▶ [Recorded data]
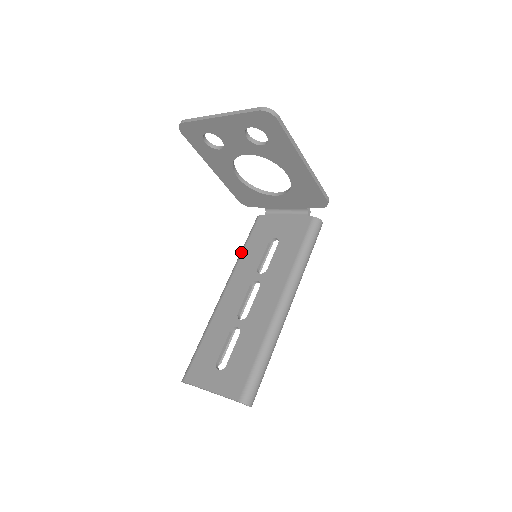
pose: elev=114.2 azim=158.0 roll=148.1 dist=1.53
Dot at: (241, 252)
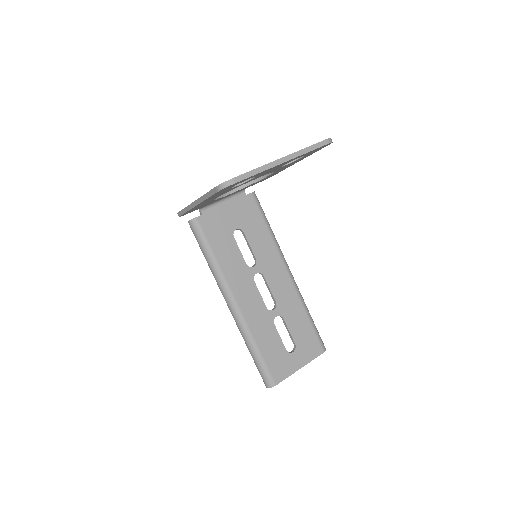
Dot at: (215, 262)
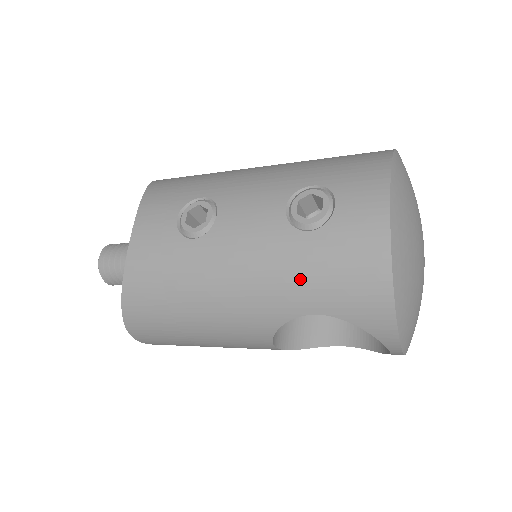
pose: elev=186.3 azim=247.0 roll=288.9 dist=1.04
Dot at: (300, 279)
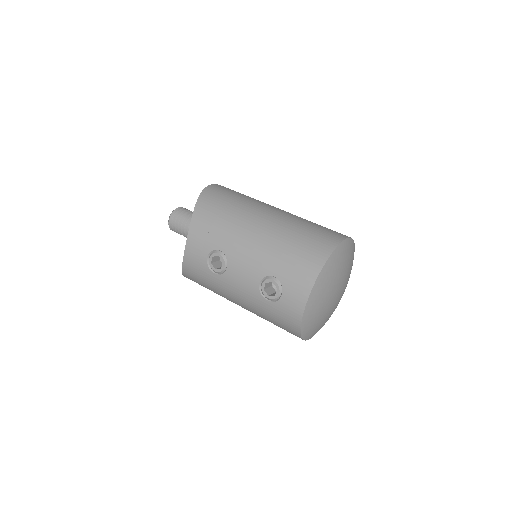
Dot at: (263, 314)
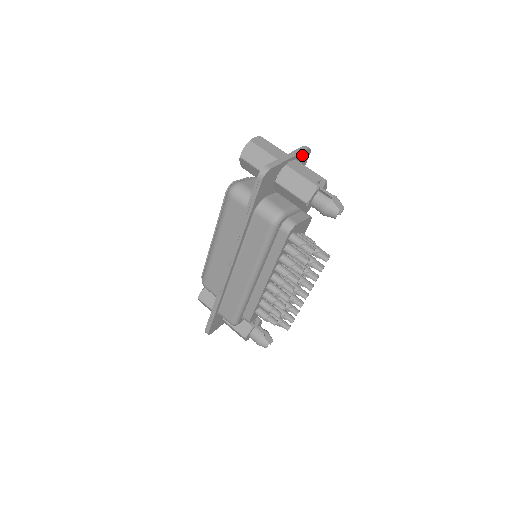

▶ [Your goal]
Copy out word for word every line from the one holding "pose: elev=186.3 azim=247.0" through the end of the entries, both ends included. Leave the pictures out.

▶ [Answer to the exercise]
pose: elev=186.3 azim=247.0 roll=288.9 dist=1.04
Dot at: (300, 279)
Dot at: (263, 314)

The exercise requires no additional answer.